= Beginning of Section =

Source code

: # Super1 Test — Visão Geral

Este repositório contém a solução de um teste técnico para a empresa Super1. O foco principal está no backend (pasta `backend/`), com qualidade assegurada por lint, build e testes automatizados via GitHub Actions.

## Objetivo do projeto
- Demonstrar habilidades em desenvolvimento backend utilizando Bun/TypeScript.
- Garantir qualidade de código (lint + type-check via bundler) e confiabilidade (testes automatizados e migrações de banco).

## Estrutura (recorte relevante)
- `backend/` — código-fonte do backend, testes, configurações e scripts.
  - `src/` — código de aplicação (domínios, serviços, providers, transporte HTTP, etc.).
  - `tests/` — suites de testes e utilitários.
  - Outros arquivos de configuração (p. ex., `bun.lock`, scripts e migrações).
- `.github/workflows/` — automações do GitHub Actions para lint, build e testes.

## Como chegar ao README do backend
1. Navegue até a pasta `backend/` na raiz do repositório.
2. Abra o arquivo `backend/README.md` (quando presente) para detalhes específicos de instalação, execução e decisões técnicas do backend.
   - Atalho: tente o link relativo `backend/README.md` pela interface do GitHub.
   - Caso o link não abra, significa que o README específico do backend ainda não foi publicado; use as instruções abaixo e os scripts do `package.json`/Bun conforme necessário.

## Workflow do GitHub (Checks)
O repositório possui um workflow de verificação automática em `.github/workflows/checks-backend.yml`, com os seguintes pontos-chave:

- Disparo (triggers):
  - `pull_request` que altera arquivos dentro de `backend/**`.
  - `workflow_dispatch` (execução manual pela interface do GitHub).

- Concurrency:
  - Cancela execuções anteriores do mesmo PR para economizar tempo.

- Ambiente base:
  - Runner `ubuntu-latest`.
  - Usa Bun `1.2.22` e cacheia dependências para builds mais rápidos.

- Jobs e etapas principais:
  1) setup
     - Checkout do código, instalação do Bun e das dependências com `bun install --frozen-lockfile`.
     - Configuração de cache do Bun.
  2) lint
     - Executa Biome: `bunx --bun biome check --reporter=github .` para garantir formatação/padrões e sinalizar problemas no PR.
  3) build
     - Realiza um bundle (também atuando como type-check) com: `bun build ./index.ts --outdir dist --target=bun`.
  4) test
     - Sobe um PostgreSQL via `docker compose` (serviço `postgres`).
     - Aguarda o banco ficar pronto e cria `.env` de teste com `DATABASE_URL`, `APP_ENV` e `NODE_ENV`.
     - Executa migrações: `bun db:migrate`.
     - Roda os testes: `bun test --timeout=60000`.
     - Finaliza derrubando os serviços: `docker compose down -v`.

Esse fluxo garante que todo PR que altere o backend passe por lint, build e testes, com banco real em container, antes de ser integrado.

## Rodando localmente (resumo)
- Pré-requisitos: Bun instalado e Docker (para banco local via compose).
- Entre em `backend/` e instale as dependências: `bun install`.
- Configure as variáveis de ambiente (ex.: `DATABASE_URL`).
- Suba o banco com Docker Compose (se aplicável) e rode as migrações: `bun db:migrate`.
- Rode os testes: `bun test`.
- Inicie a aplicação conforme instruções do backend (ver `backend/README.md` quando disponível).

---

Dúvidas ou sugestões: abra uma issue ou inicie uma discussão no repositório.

= End of Section =

#### [WHAT THE TASK ASKS]
Find the string "quando" in the entries above. Copy each line where it occurs.

#### [PROBLEM SOLUTION]
2. Abra o arquivo `backend/README.md` (quando presente) para detalhes específicos de instalação, execução e decisões técnicas do backend.
- Inicie a aplicação conforme instruções do backend (ver `backend/README.md` quando disponível).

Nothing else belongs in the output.